::: Dataset entries :::

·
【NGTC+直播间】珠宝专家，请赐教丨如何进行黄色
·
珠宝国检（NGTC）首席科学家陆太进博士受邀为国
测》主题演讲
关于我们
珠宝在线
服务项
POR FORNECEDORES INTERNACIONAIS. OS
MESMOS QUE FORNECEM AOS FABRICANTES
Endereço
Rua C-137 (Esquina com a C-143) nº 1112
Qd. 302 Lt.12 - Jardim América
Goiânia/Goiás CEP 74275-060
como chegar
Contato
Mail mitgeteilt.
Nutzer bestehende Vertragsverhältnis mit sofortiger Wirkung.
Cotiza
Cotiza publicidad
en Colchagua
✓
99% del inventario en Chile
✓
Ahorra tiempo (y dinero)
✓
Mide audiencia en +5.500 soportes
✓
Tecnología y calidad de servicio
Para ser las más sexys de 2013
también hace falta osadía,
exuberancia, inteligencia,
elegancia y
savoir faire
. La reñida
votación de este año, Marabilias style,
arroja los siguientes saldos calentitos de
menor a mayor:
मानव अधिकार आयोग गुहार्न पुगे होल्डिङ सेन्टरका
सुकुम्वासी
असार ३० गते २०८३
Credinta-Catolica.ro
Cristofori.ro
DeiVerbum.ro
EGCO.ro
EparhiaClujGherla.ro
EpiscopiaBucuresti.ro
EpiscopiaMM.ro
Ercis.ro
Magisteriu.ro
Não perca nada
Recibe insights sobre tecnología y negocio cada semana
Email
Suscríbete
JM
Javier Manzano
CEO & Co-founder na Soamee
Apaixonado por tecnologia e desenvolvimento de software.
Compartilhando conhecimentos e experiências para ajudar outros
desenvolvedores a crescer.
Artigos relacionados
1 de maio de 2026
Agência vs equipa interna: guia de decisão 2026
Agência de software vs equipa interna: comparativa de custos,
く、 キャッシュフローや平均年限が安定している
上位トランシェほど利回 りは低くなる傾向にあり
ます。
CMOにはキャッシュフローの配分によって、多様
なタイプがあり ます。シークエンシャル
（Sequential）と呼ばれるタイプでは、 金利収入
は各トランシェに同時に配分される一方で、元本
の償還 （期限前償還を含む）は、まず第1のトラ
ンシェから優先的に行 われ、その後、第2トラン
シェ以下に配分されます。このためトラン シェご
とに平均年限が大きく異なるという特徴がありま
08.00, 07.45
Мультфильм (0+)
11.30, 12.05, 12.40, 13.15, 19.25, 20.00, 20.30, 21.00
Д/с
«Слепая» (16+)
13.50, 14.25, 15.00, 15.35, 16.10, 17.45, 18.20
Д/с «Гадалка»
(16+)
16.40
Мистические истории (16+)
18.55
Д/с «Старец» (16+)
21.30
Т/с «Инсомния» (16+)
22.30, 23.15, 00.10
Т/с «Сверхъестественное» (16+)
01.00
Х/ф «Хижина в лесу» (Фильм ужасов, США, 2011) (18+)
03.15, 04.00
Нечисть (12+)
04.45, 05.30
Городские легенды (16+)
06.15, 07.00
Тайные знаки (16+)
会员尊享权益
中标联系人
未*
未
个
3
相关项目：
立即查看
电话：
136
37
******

:::

• Instructions to follow:
After reading the lines above, reproduce them all exactly.

• Problem solution:
·
【NGTC+直播间】珠宝专家，请赐教丨如何进行黄色
·
珠宝国检（NGTC）首席科学家陆太进博士受邀为国
测》主题演讲
关于我们
珠宝在线
服务项
POR FORNECEDORES INTERNACIONAIS. OS
MESMOS QUE FORNECEM AOS FABRICANTES
Endereço
Rua C-137 (Esquina com a C-143) nº 1112
Qd. 302 Lt.12 - Jardim América
Goiânia/Goiás CEP 74275-060
como chegar
Contato
Mail mitgeteilt.
Nutzer bestehende Vertragsverhältnis mit sofortiger Wirkung.
Cotiza
Cotiza publicidad
en Colchagua
✓
99% del inventario en Chile
✓
Ahorra tiempo (y dinero)
✓
Mide audiencia en +5.500 soportes
✓
Tecnología y calidad de servicio
Para ser las más sexys de 2013
también hace falta osadía,
exuberancia, inteligencia,
elegancia y
savoir faire
. La reñida
votación de este año, Marabilias style,
arroja los siguientes saldos calentitos de
menor a mayor:
मानव अधिकार आयोग गुहार्न पुगे होल्डिङ सेन्टरका
सुकुम्वासी
असार ३० गते २०८३
Credinta-Catolica.ro
Cristofori.ro
DeiVerbum.ro
EGCO.ro
EparhiaClujGherla.ro
EpiscopiaBucuresti.ro
EpiscopiaMM.ro
Ercis.ro
Magisteriu.ro
Não perca nada
Recibe insights sobre tecnología y negocio cada semana
Email
Suscríbete
JM
Javier Manzano
CEO & Co-founder na Soamee
Apaixonado por tecnologia e desenvolvimento de software.
Compartilhando conhecimentos e experiências para ajudar outros
desenvolvedores a crescer.
Artigos relacionados
1 de maio de 2026
Agência vs equipa interna: guia de decisão 2026
Agência de software vs equipa interna: comparativa de custos,
く、 キャッシュフローや平均年限が安定している
上位トランシェほど利回 りは低くなる傾向にあり
ます。
CMOにはキャッシュフローの配分によって、多様
なタイプがあり ます。シークエンシャル
（Sequential）と呼ばれるタイプでは、 金利収入
は各トランシェに同時に配分される一方で、元本
の償還 （期限前償還を含む）は、まず第1のトラ
ンシェから優先的に行 われ、その後、第2トラン
シェ以下に配分されます。このためトラン シェご
とに平均年限が大きく異なるという特徴がありま
08.00, 07.45
Мультфильм (0+)
11.30, 12.05, 12.40, 13.15, 19.25, 20.00, 20.30, 21.00
Д/с
«Слепая» (16+)
13.50, 14.25, 15.00, 15.35, 16.10, 17.45, 18.20
Д/с «Гадалка»
(16+)
16.40
Мистические истории (16+)
18.55
Д/с «Старец» (16+)
21.30
Т/с «Инсомния» (16+)
22.30, 23.15, 00.10
Т/с «Сверхъестественное» (16+)
01.00
Х/ф «Хижина в лесу» (Фильм ужасов, США, 2011) (18+)
03.15, 04.00
Нечисть (12+)
04.45, 05.30
Городские легенды (16+)
06.15, 07.00
Тайные знаки (16+)
会员尊享权益
中标联系人
未*
未
个
3
相关项目：
立即查看
电话：
136
37
******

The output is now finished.